═══ DATA FOR THIS EXERCISE
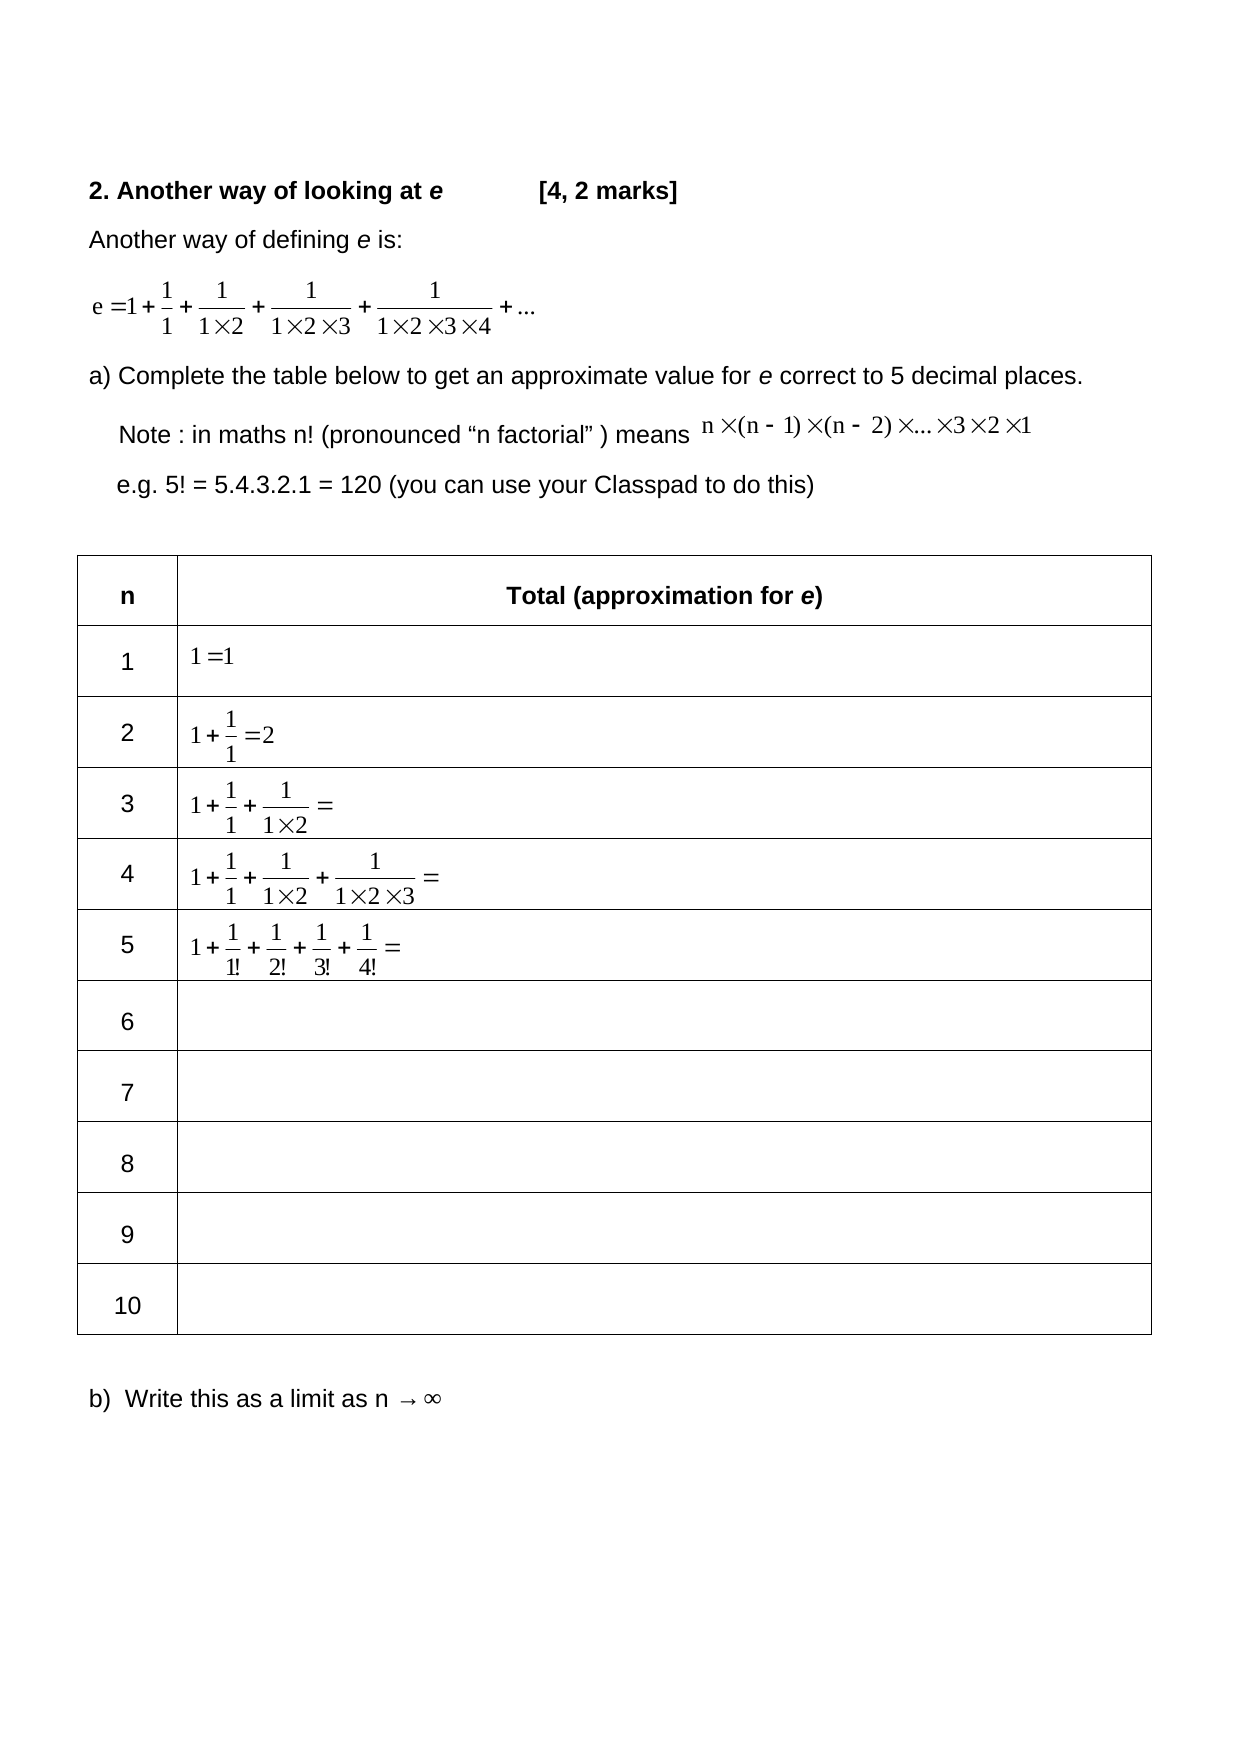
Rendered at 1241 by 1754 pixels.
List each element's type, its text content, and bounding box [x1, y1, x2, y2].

table_cell [178, 697, 1151, 767]
table_cell [178, 768, 1151, 838]
table_cell [178, 1193, 1151, 1263]
table_cell 10 [78, 1264, 177, 1334]
text 2. Another way of looking at e [4, 2 marks] [89, 176, 1152, 205]
table_cell 5 [78, 910, 177, 979]
text a) Complete the table below to get an approximate value for e correct to 5 decimal places. [89, 361, 1152, 389]
table_header n [78, 556, 177, 625]
table_cell 4 [78, 839, 177, 909]
table_cell [178, 1264, 1151, 1334]
table_cell 8 [78, 1122, 177, 1192]
table_cell 6 [78, 981, 177, 1050]
table_cell 7 [78, 1051, 177, 1121]
table_header Total (approximation for e) [178, 556, 1151, 625]
table_cell 2 [78, 697, 177, 767]
table_cell 9 [78, 1193, 177, 1263]
table_cell [178, 839, 1151, 909]
table_cell [178, 626, 1151, 696]
table_cell [178, 1122, 1151, 1192]
table_cell [178, 981, 1151, 1050]
table_cell 1 [78, 626, 177, 696]
table_cell 3 [78, 768, 177, 838]
text Another way of defining e is: [89, 226, 1152, 254]
table_cell [178, 1051, 1151, 1121]
text Note : in maths n! (pronounced “n factorial” ) means [118, 410, 1152, 449]
table_cell [178, 910, 1151, 979]
text b) Write this as a limit as n [89, 1384, 1152, 1413]
text e.g. 5! = 5.4.3.2.1 = 120 (you can use your Classpad to do this) [89, 470, 1152, 498]
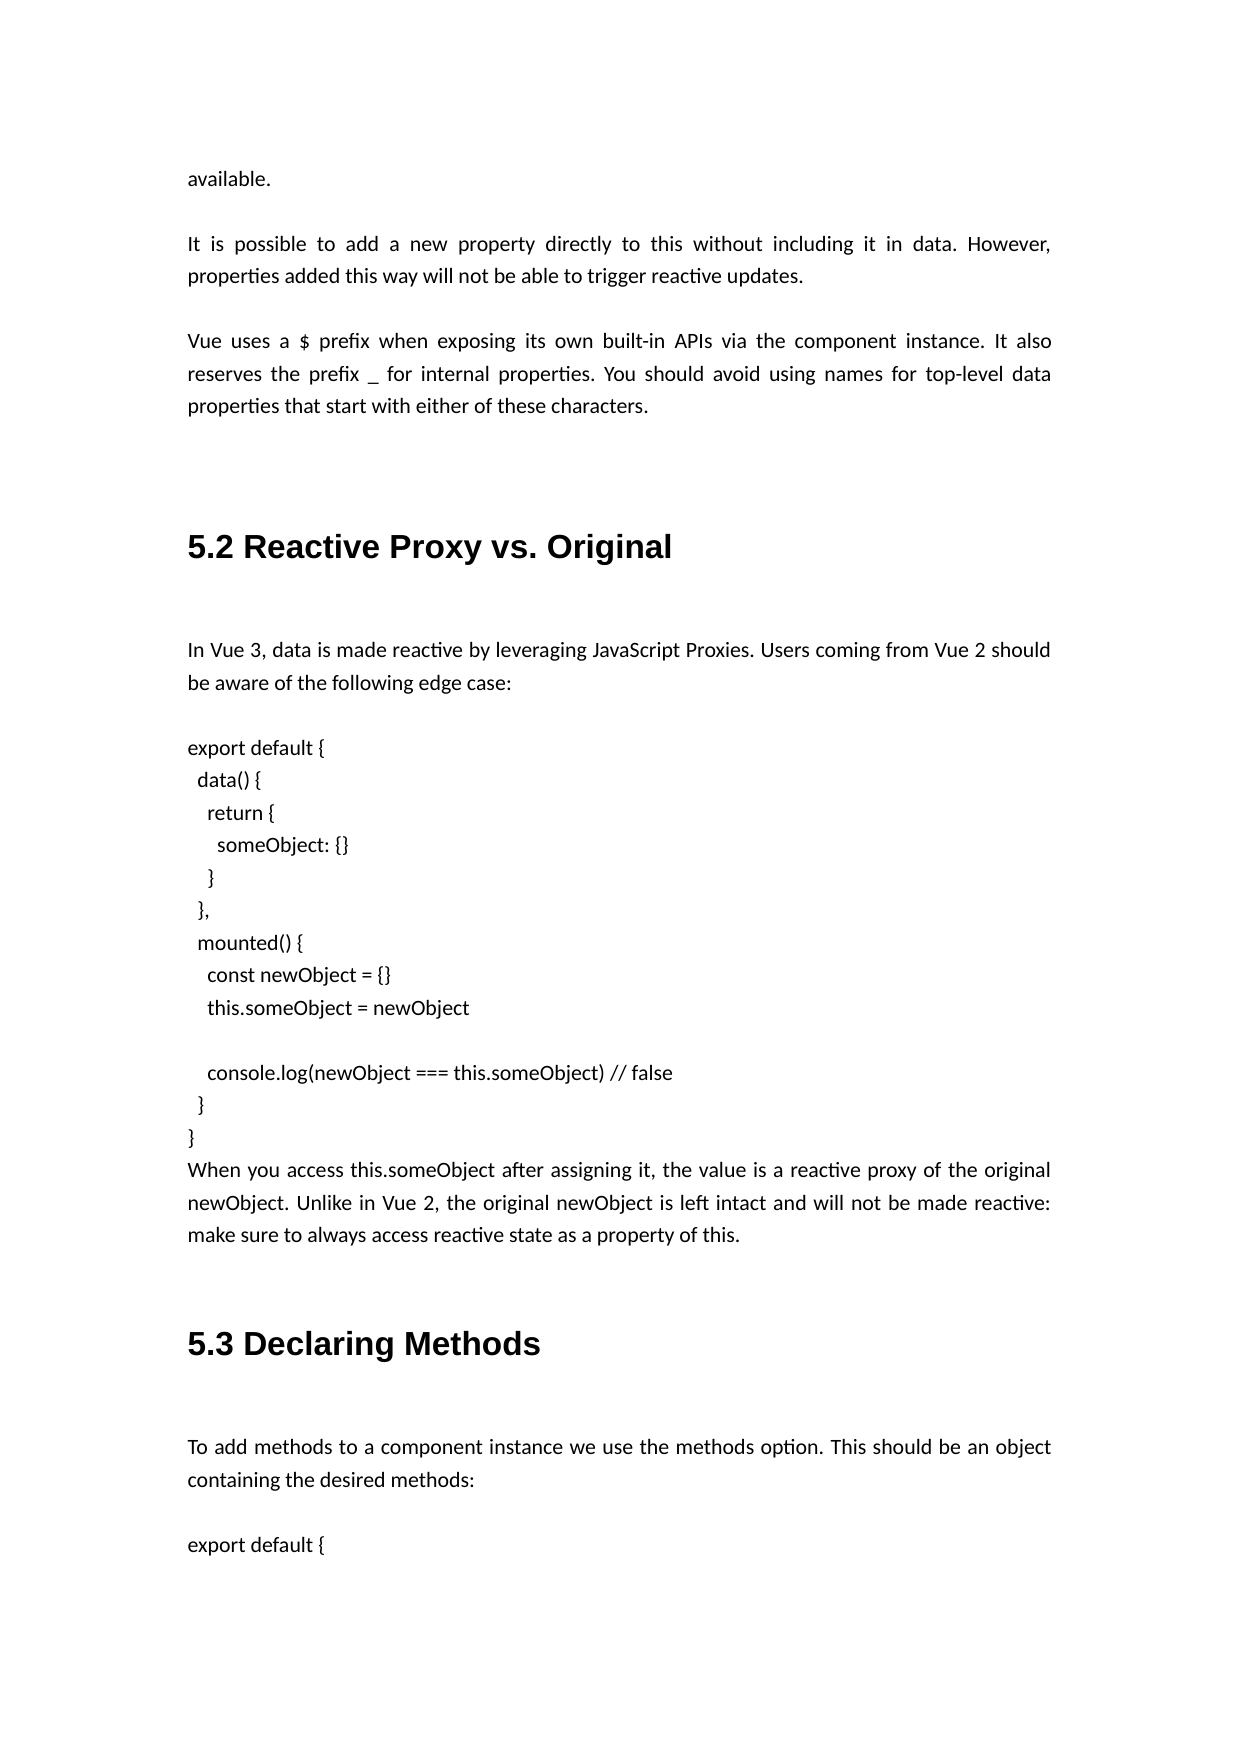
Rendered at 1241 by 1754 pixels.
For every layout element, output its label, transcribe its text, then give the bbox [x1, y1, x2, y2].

subtitle 5.2 Reactive Proxy vs. Original [187, 514, 1053, 579]
text Vue uses a $ prefix when exposing its own built-in APIs via the component instance. It also reserves the prefix _ for internal properties. You should avoid using names for top-level data properties that start with either of these characters. [187, 324, 1053, 422]
text mounted() { [187, 926, 1053, 959]
text export default { [187, 1528, 1053, 1561]
text console.log(newObject === this.someObject) // false [187, 1056, 1053, 1089]
text }, [187, 894, 1053, 926]
text this.someObject = newObject [187, 991, 1053, 1024]
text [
══════
PROBLEM STATEMENT: The copy you write out must match the entries word for word, minus their pictures.

OUTPUT BELOW:
Rendered at 1241 by 1754 pixels.
List each element's type, its text content, and bounding box [x1, y1, x2, y2].

table_cell [178, 697, 1151, 767]
table_cell [178, 768, 1151, 838]
table_cell [178, 1193, 1151, 1263]
table_cell 10 [78, 1264, 177, 1334]
text 2. Another way of looking at e [4, 2 marks] [89, 176, 1152, 205]
table_cell 5 [78, 910, 177, 979]
text a) Complete the table below to get an approximate value for e correct to 5 decimal places. [89, 361, 1152, 389]
table_header n [78, 556, 177, 625]
table_cell 4 [78, 839, 177, 909]
table_cell [178, 1264, 1151, 1334]
table_cell 8 [78, 1122, 177, 1192]
table_cell 6 [78, 981, 177, 1050]
table_cell 7 [78, 1051, 177, 1121]
table_header Total (approximation for e) [178, 556, 1151, 625]
table_cell 2 [78, 697, 177, 767]
table_cell 9 [78, 1193, 177, 1263]
table_cell [178, 839, 1151, 909]
table_cell [178, 626, 1151, 696]
table_cell [178, 1122, 1151, 1192]
table_cell [178, 981, 1151, 1050]
table_cell 1 [78, 626, 177, 696]
table_cell 3 [78, 768, 177, 838]
text Another way of defining e is: [89, 226, 1152, 254]
table_cell [178, 1051, 1151, 1121]
text Note : in maths n! (pronounced “n factorial” ) means [118, 410, 1152, 449]
table_cell [178, 910, 1151, 979]
text b) Write this as a limit as n [89, 1384, 1152, 1413]
text e.g. 5! = 5.4.3.2.1 = 120 (you can use your Classpad to do this) [89, 470, 1152, 498]
Rendered at 1241 by 1754 pixels.
For every layout element, output its label, transcribe its text, then give the bbox [x1, y1, x2, y2].

subtitle 5.2 Reactive Proxy vs. Original [187, 514, 1053, 579]
text Vue uses a $ prefix when exposing its own built-in APIs via the component instance. It also reserves the prefix _ for internal properties. You should avoid using names for top-level data properties that start with either of these characters. [187, 324, 1053, 422]
text mounted() { [187, 926, 1053, 959]
text export default { [187, 1528, 1053, 1561]
text console.log(newObject === this.someObject) // false [187, 1056, 1053, 1089]
text }, [187, 894, 1053, 926]
text this.someObject = newObject [187, 991, 1053, 1024]
text [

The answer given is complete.